DOCUMENT PASSAGE -
========

Daniel
Dennett’s Where Am I? invites viewers
to imagine themselves in a situation where their brain and body are in two
separate locations and where they consider themselves to be; where the brain
is, or where the body is. Dennett poses four hypotheses to help answer the
question ‘where am I?’; You are where your brain is, you are where your body
is, you are wherever you think you are or you are just a sum of your parts.
There is also a pre-existing thought experiment that may help answer this
question; Ibn Sina’s Flying Man thought
experiment. However, for every hypothesis and thought experiment there is a
flaw or a rebuttal. As with everything in philosophy, there is no real, solid,
hard-fact answer to the question.
Dennett’s first hypothesis suggests
that we are our consciousness and memories and that even though our bodies
change we stay numerically identical to our earlier selves. The flaw in this
argument is that there are cases where this would be inapplicable (for instance
people with multiple personalities in the same brain and body). Dennett’s
second hypothesis proposes the contrary; that we are our physical form. The
flaw here is simply: if I have a brain transplant into a new body, I am still
me – a different version of me, but still me. Dennett’s third hypothesis- we
are wherever we think we are- is flawed in the sense that we can often be
mistaken in where we think we are and we can use technology to change our
perspectives (if I watch a VR video of the Bahamas, I’m not actually in the
Bahamas). Dennett’s final hypothesis suggests that a unified self is a surreal
concept and that we are just a collection of our parts. While this hypothesis
seems to be the closest to a full logical answer it is still flawed; if my arm were
to be amputated, would my amputated arm still count as part of me lying in a
limb disposal somewhere?

========

SHORT TASK -
Copy the Dennett passage from "There is also" to "to the question.", renaming "Flying Man" as "Floating Man" each time it appears.

ENTRIES SUPPLIED -
========

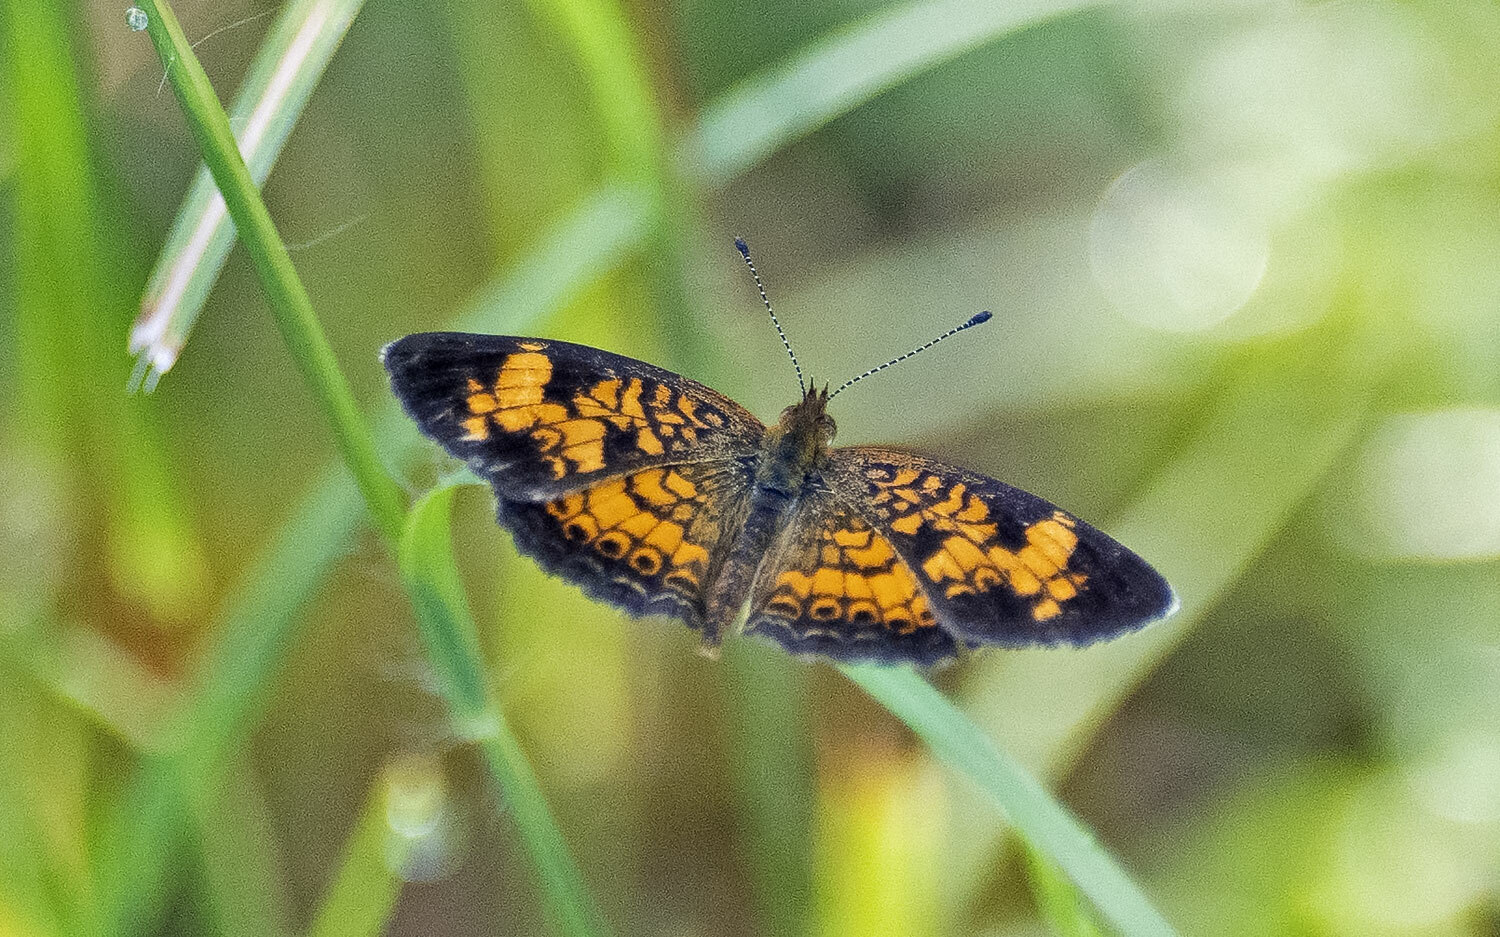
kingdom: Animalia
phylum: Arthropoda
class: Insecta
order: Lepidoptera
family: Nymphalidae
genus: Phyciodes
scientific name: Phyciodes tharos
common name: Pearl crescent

========

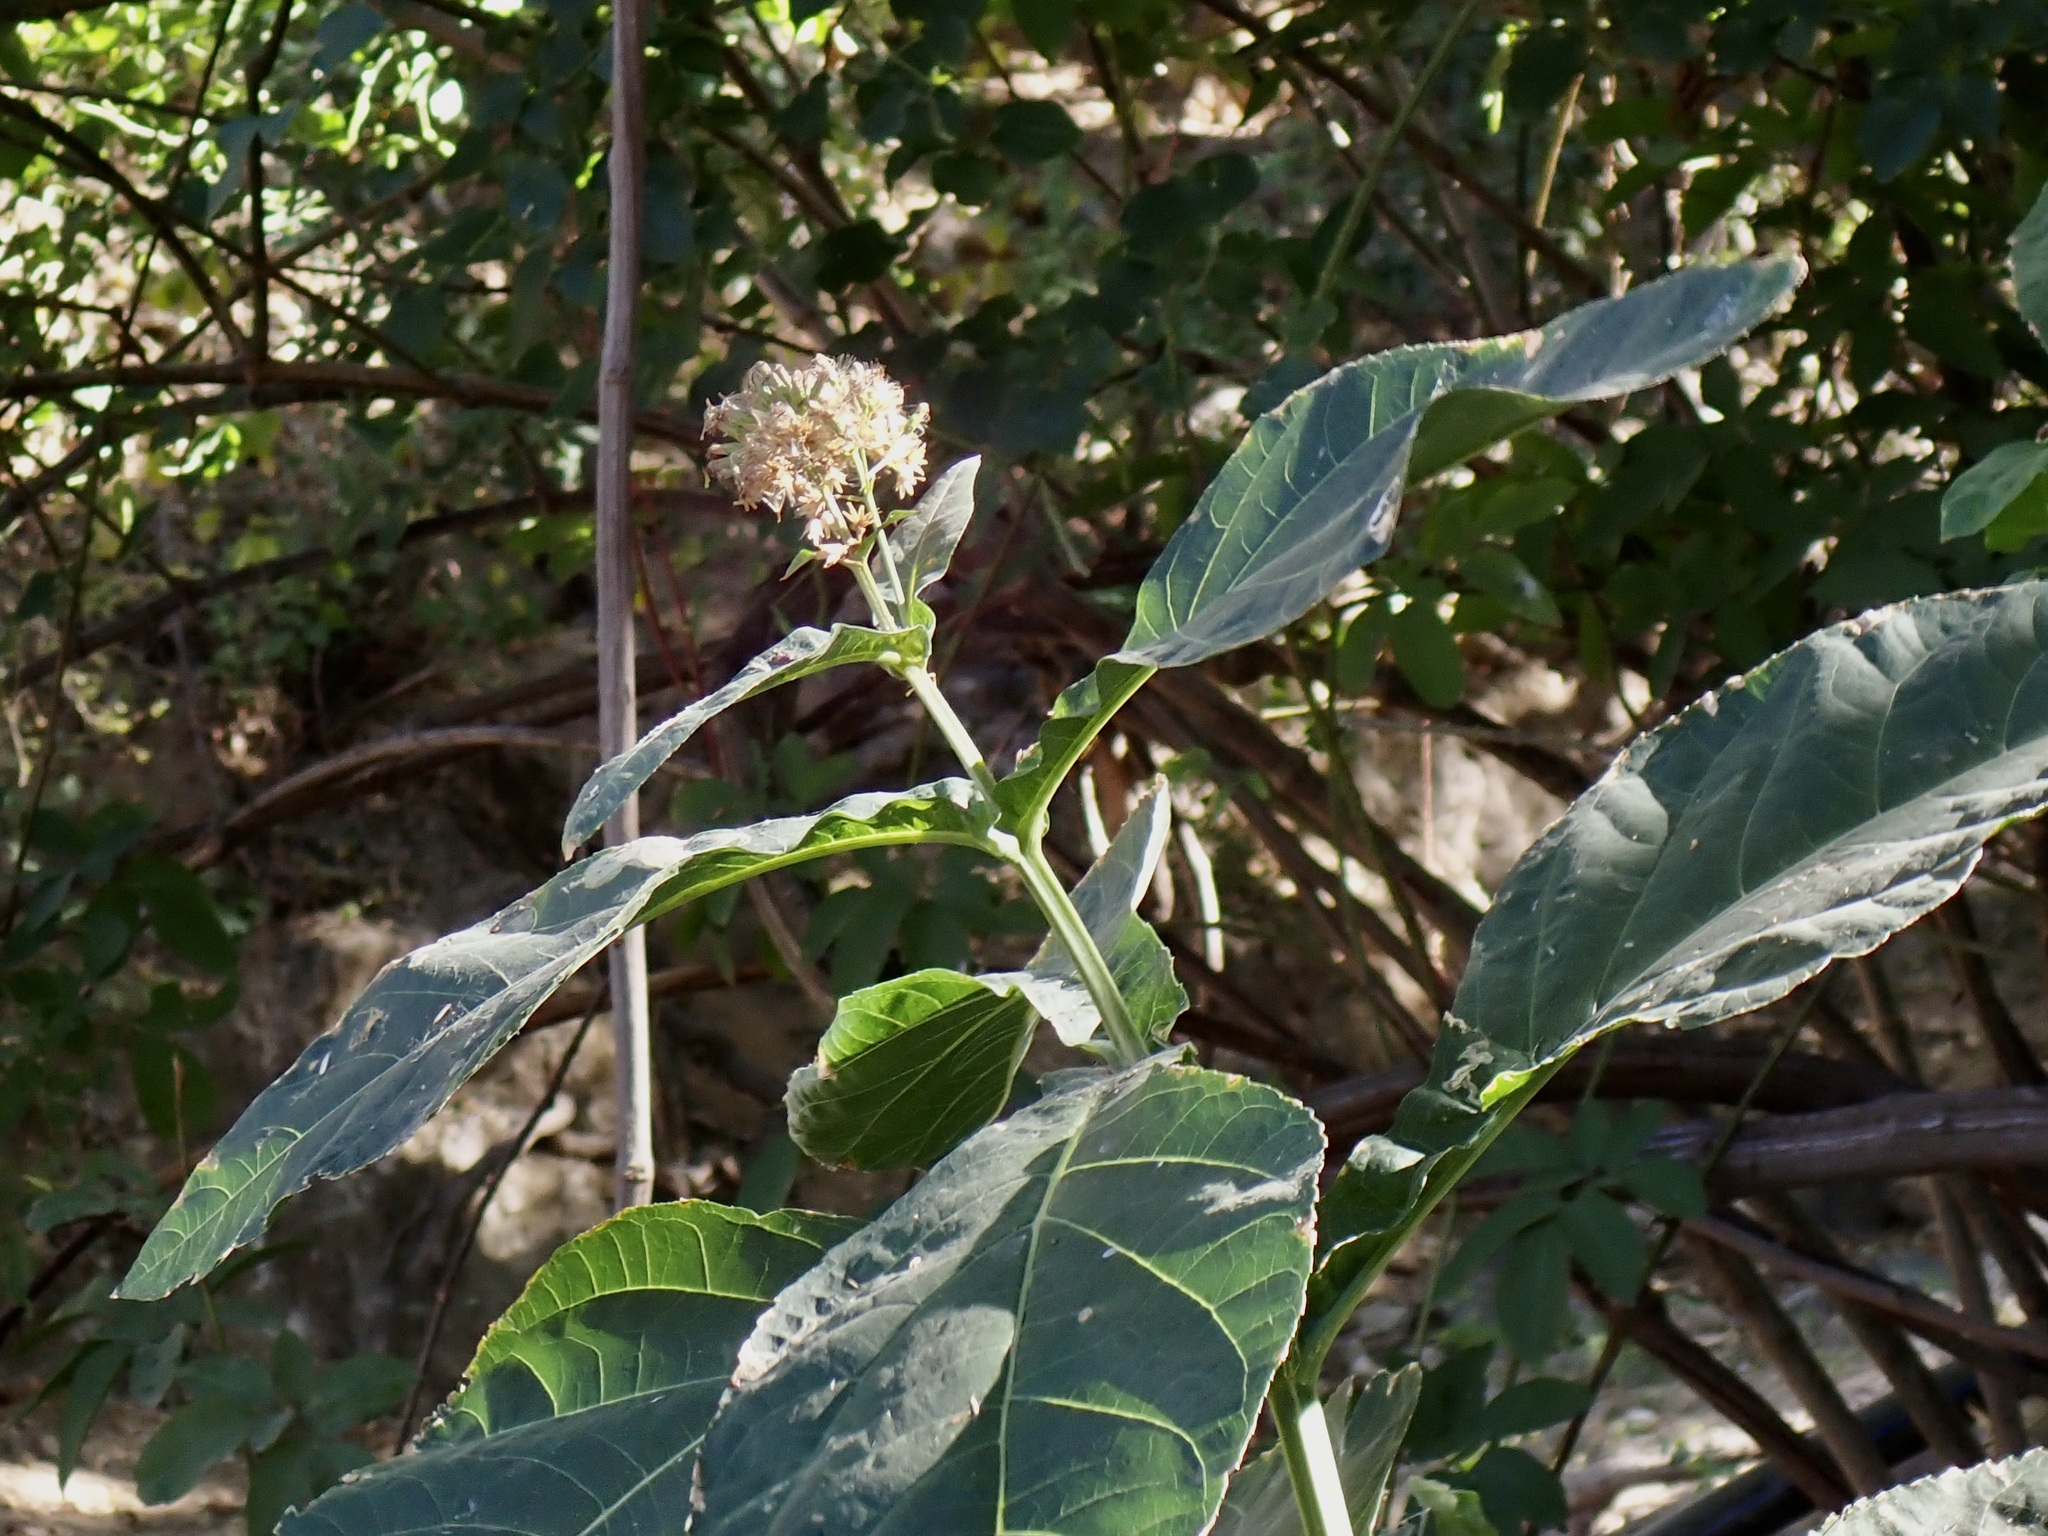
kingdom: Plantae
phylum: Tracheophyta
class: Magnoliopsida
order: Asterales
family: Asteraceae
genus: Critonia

========

RESULT FOR THIS TASK -
There is also a pre-existing thought experiment that may help answer this
question; Ibn Sina’s Floating Man thought
experiment. However, for every hypothesis and thought experiment there is a
flaw or a rebuttal. As with everything in philosophy, there is no real, solid,
hard-fact answer to the question.